Kalzinierte Tone, statt kohlenstoffhaltigem Kalkstein

Seit vielen Jahren tüftelt Karen Scrivener mit ihren Kolleg/innen daran, auch die immensen CO2-Emissionen von Tausenden Zementwerken weltweit zu verringern. Das Problem ist nicht allein die Energie, die für den Betrieb der Anlagen nötig ist. Selbst wenn alle Zementwerke mit Ökostrom liefen, wäre da noch die Chemie.

Zement wird hauptsächlich aus Kalkstein hergestellt, der bei 1450 Grad Celsius chemisch in sogenannten Zementklinker umgewandelt wird. In diesem Schritt entsteht der Löwenanteil des CO2-. Scrivener möchte deshalb einen großen Teil des kohlenstoffhaltigen Kalksteins durch kalzinierte Tone ersetzen. Dieser Rohstoff ist global verfügbar und gibt beim Brennen ein Drittel weniger Kohlendioxid ab als gewöhnlicher Zement. Das Verfahren erreicht derzeit seine Marktreife und könnte, weltweit eingesetzt, die CO2--Emissionen der Menschheit um mehrere Prozent senken.

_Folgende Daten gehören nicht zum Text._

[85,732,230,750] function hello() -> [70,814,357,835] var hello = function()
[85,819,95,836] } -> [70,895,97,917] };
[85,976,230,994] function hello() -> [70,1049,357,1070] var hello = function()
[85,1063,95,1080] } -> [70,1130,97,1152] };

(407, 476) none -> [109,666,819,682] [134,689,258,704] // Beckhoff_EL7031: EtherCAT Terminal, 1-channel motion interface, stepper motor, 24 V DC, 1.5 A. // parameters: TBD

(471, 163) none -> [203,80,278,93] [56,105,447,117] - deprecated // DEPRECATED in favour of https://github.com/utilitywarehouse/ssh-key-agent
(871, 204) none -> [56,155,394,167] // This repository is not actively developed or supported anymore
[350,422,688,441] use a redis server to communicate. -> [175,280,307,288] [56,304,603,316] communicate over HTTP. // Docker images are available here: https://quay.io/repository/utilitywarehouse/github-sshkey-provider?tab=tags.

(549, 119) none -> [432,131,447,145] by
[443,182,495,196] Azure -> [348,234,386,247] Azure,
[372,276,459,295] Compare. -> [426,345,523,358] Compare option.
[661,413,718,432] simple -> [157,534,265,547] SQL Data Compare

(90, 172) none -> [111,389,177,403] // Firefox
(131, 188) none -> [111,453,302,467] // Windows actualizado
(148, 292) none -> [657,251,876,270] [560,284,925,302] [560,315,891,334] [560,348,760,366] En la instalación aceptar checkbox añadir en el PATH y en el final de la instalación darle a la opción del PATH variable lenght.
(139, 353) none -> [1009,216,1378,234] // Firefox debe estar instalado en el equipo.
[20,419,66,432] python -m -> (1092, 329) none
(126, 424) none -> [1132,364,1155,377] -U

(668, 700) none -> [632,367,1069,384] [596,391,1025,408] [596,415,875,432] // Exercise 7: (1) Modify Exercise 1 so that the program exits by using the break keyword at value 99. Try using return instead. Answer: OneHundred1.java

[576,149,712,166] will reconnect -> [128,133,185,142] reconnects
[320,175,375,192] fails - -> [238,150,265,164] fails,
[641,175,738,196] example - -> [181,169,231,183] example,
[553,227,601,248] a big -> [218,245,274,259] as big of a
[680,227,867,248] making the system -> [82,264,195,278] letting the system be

Art des Bauens muss grundlegend verändert werden

Der enorme Betonhunger der Welt wird aber vermutlich weiter steigen – und der Fußabdruck der Betonherstellung wohl nicht schnell genug schrumpfen. Es wird kein Weg daran vorbeiführen, auch unsere Art des Bauens grundlegend zu verändern. Der Beton ließe sich sparsamer ausgießen oder mit Luftblasen befüllen. Doch ein solcher Wechsel der Bautätigkeit birgt auch ein Risiko: Gebäude müssen auf viele Jahrzehnte stabil bleiben und sollten nicht am Ende ihre Bewohner/innen unter sich begraben.